*Aim of the task*
Only lines that contain the word "nach" belong in the answer; copy them from the records below.

[[ Exercise data open ]]

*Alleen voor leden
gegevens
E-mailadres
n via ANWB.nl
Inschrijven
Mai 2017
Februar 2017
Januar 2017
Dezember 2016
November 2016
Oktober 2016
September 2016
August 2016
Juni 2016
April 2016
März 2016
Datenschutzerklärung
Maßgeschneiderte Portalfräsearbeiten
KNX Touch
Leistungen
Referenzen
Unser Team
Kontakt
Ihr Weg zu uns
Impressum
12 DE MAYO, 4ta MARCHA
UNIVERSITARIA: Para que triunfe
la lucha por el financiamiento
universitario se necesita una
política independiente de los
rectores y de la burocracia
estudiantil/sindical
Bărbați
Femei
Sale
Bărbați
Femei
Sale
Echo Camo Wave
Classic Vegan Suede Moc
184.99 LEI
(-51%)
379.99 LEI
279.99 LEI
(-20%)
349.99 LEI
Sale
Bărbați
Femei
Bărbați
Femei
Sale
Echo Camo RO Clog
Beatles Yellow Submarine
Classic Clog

[[ Exercise data closed ]]
[[ Exercise data open ]]

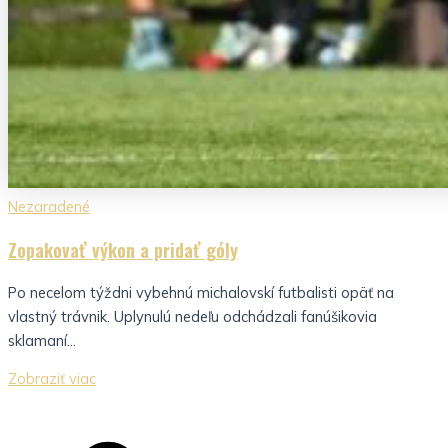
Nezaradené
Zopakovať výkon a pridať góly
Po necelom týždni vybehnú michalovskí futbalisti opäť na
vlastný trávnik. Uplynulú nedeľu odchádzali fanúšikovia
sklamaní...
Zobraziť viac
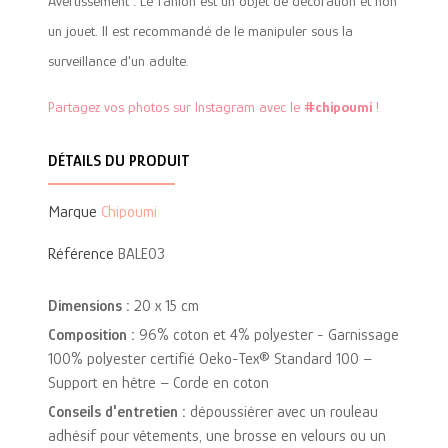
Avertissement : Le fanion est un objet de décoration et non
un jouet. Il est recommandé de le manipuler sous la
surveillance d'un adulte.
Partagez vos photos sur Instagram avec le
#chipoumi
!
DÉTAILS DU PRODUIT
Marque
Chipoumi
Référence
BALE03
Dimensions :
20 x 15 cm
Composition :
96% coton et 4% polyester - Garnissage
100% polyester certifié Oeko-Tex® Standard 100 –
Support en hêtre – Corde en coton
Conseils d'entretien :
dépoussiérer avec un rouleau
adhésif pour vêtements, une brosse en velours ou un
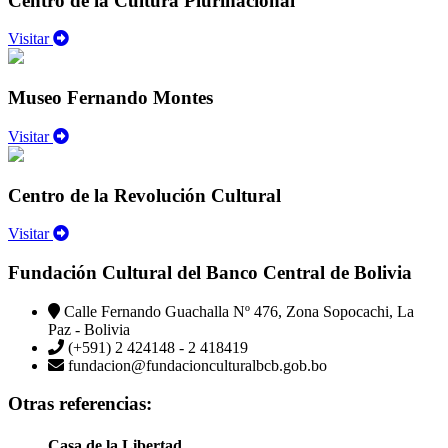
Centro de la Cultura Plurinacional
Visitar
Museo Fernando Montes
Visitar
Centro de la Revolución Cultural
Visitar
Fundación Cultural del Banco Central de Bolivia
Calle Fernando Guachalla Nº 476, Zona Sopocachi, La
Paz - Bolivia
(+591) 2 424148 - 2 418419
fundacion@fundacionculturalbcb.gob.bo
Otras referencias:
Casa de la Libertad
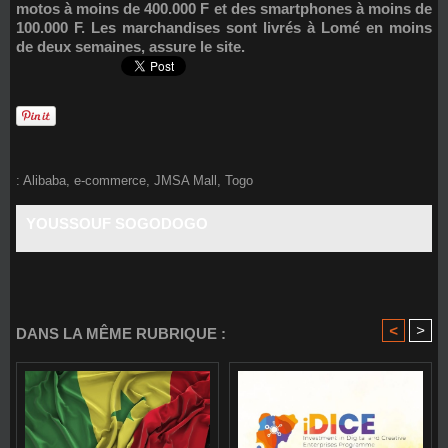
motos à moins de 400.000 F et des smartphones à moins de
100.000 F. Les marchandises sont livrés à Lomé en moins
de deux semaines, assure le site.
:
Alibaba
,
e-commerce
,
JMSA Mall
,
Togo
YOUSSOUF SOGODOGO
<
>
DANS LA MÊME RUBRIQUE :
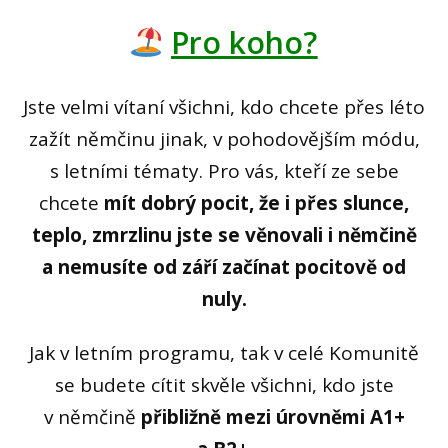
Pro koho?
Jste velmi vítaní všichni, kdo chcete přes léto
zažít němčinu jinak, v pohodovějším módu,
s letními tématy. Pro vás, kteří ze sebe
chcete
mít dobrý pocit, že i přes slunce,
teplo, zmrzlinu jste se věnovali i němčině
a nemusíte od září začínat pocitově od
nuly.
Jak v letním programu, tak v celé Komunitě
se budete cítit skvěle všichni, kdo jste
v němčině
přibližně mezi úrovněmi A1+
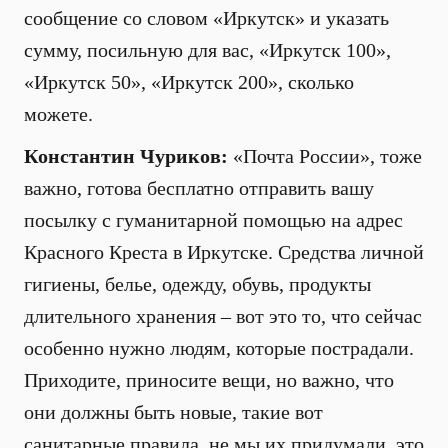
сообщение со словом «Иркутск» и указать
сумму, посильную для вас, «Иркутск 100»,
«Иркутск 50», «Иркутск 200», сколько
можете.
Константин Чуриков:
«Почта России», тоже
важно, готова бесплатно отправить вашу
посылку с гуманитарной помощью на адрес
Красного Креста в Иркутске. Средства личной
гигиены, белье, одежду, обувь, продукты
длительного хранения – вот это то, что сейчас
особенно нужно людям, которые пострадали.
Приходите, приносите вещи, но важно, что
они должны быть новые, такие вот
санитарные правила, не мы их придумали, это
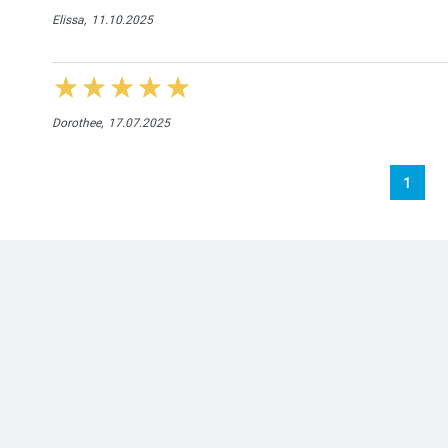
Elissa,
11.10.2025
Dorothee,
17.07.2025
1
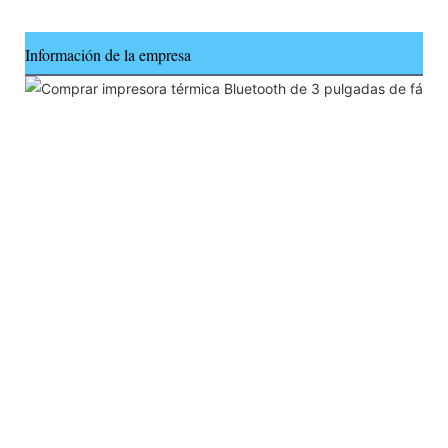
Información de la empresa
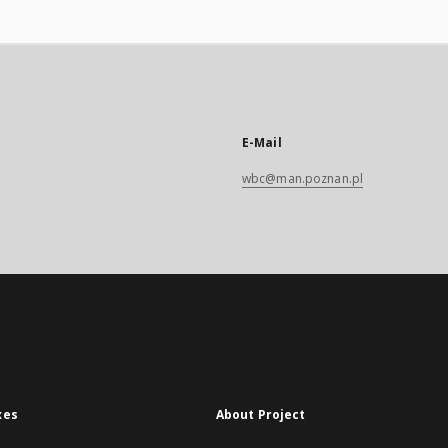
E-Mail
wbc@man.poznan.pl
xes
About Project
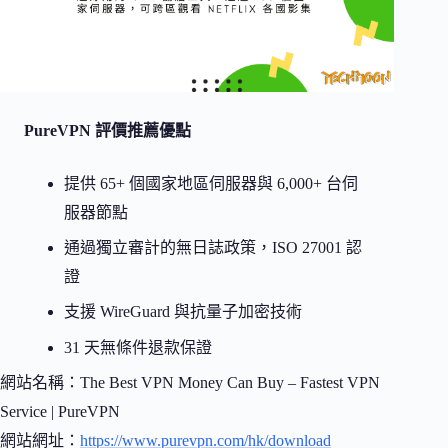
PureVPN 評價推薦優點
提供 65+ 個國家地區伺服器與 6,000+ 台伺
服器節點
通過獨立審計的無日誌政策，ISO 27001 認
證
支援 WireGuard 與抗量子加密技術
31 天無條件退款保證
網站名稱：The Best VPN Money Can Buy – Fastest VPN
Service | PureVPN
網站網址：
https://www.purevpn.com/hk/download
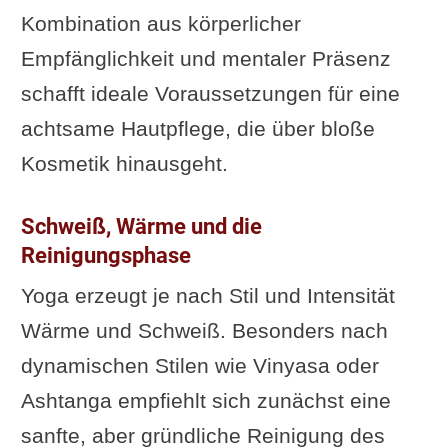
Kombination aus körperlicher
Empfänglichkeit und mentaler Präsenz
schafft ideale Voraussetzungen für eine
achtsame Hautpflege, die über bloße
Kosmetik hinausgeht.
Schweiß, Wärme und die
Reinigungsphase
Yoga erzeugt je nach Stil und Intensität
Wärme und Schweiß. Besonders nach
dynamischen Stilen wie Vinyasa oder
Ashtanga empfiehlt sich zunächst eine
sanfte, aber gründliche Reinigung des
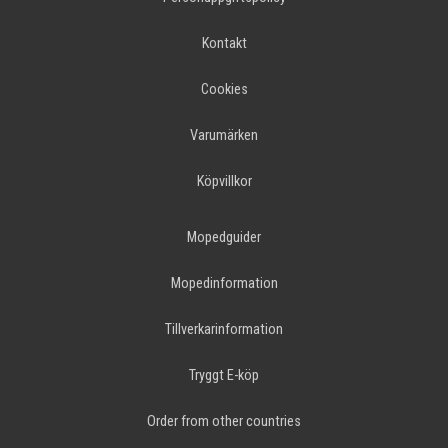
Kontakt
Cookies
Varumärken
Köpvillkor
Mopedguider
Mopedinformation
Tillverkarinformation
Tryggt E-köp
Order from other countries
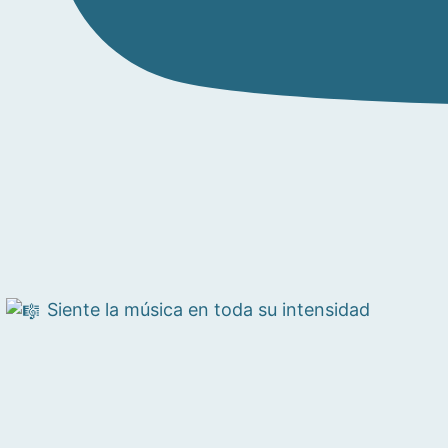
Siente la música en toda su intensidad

[[ Exercise data closed ]]

*Written answer*
Yoga erzeugt je nach Stil und Intensität
Wärme und Schweiß. Besonders nach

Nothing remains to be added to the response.